Personally, I would say that in the same way people want machines to be regulated to work well, they want a banking system to be regulated so that it's stable and won't lose their savings and where banks are too big to fail, transferring the risk of HUGE bailouts to the taxpayer. There are also questions about whether debt-based economies can be fundamentally financially unsustainable, which I think is partly an issue of moral hazard - if I can always go bankrupt without too much pain, I can always just ring up as much consumer debt as I want and am allowed. Businesses can become "externalising" machines - indeed it's the argument of some economists that this is their duty. And the first response of a political leader in the crisis of a Western country is to tell people to keep up their consumer spending - even if they are in really unwise levels of household debt.
Finally, whilst environmentalists have perhaps been persistently wrong in the short-term (from Malthus onwards), the concept of scientific environmental limits, or scientific entropy seems unassailable. I've heard that in a traditional oil well, you use 1 barrel of oil to extract ten barrels of oil. In the tar sands the ratio is more like one barrel of oil to extract three. So when the ratios change, we become permanently poorer, if alternatives are not researched or just simply not possible. That's before the issue that it may be necessary to leave some of the carbon in the ground, whilst oil companies are currently valued on known reserves.
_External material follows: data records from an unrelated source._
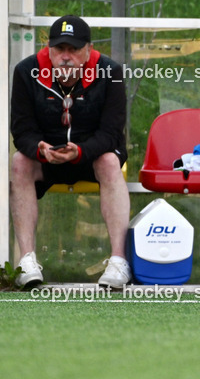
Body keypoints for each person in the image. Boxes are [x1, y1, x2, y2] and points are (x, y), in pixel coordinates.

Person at [10, 15, 131, 289]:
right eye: (59, 49)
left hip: (92, 155)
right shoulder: (26, 71)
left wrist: (81, 151)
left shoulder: (109, 71)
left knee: (111, 161)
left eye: (73, 49)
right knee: (19, 162)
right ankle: (26, 260)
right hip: (47, 157)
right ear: (49, 49)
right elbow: (22, 130)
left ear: (88, 50)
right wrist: (40, 149)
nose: (66, 57)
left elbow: (112, 133)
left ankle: (118, 260)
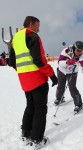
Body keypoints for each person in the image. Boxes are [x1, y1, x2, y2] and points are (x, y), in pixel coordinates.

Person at [9, 16, 58, 148]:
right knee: (40, 109)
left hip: (24, 79)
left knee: (30, 106)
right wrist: (52, 75)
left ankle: (26, 133)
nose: (39, 29)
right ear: (31, 24)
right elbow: (39, 61)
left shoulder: (16, 39)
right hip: (37, 78)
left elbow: (11, 61)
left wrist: (22, 72)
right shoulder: (32, 36)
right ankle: (37, 139)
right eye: (37, 25)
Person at [54, 41, 83, 112]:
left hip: (72, 72)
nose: (79, 52)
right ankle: (59, 99)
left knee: (72, 88)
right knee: (60, 85)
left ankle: (79, 105)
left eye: (81, 51)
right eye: (78, 50)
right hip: (61, 70)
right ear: (74, 48)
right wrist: (67, 62)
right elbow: (60, 62)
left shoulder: (81, 55)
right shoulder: (66, 51)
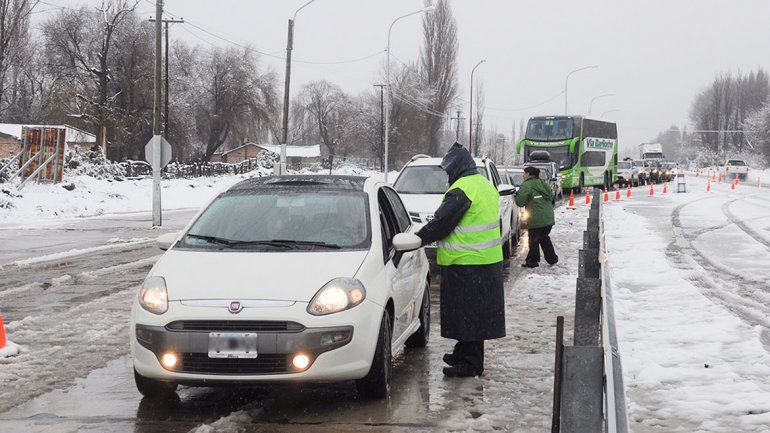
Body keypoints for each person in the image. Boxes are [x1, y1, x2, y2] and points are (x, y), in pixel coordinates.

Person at [416, 143, 505, 377]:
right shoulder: (483, 185)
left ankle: (471, 364)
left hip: (467, 263)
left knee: (468, 316)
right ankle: (462, 351)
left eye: (448, 170)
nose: (447, 175)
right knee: (473, 315)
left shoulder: (462, 189)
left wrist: (419, 237)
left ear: (456, 168)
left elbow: (442, 223)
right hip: (485, 261)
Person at [515, 166, 558, 268]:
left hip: (536, 218)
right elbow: (551, 197)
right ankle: (552, 259)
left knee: (534, 240)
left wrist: (517, 196)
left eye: (524, 173)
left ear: (529, 174)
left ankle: (533, 261)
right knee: (543, 238)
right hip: (548, 217)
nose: (523, 175)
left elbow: (520, 202)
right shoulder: (542, 183)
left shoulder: (527, 185)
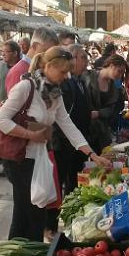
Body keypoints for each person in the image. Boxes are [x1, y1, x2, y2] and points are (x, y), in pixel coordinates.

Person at [0, 46, 109, 241]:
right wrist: (30, 134)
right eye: (62, 72)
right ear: (48, 66)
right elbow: (0, 120)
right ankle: (27, 252)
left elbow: (67, 125)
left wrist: (92, 154)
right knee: (30, 212)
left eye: (67, 73)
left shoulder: (55, 93)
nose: (65, 77)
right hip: (19, 159)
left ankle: (23, 250)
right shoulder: (26, 87)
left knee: (31, 211)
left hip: (39, 158)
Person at [53, 44, 94, 196]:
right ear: (72, 59)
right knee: (64, 181)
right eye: (83, 58)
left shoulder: (80, 81)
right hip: (65, 143)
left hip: (78, 140)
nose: (86, 62)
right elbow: (63, 118)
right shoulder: (62, 84)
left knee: (74, 179)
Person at [83, 54, 127, 151]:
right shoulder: (88, 77)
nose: (120, 76)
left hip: (103, 131)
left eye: (122, 73)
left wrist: (99, 113)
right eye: (119, 72)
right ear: (111, 65)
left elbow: (115, 107)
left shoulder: (115, 86)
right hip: (85, 129)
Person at [6, 27, 59, 92]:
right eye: (46, 51)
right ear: (34, 46)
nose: (50, 57)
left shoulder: (43, 69)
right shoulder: (17, 72)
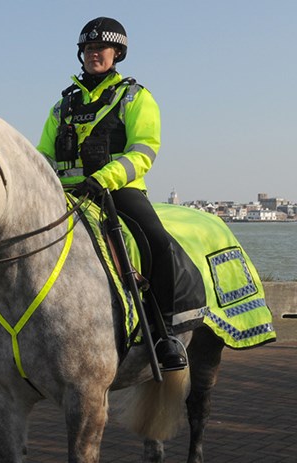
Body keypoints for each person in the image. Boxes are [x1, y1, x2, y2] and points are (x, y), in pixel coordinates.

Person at [38, 17, 187, 371]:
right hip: (66, 196)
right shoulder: (62, 107)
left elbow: (144, 150)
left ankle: (165, 333)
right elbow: (42, 154)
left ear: (116, 53)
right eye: (88, 49)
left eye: (101, 49)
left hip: (116, 192)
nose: (94, 54)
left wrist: (105, 178)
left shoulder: (135, 96)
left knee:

It's an empirical (measurable) question whether our economic activity is or is not sustainable (environmentally, which means is it sustainable *at all*?) but I'm not personally looking forward to finding out.
And from a fairness and equity point of view, is having the 85 richest people having the same amount of financial resources as the poorest half of the world's population fundamentally a good idea? Is a dollar really worth the same to someone living on a dollar a day as a multi-billionaire? Does it provide exactly the same level of utility to each?
Posted by: DMac | 01/23/2014 at 05:04 PM
The very idea of "monopoly power" is flawed. Monopolies don't exist without legal mandate. Usually it is believed that monopoly power exists when a firm is able to raise its price above the so-called "perfect competitive" price. In a perfect competition, it is claimed, there will be a large number of suppliers with a relatively small share of the total market supply. Thus, it is claimed that under such conditions a lower price would be reached than what the firm with "unjust market power" can "administer". Let us analyse this claim. What would happen if there were many suppliers each with a small supply? The business would become not-so-profitable. Most suppliers would sell off their supplies to others or they might unite to form cartels. In either case, the dream of lower price would not be reached. That is to say, there is no "perfect price" to which "monopoly price" can be compared. The so-called "market failure" doesn't exist. As for welfare schemes, we all know they cause inflation. They reward under-productivity and punish productivity. Wealth has value because it is scarce. If all the income was equally redistributed, it would become equally worthless.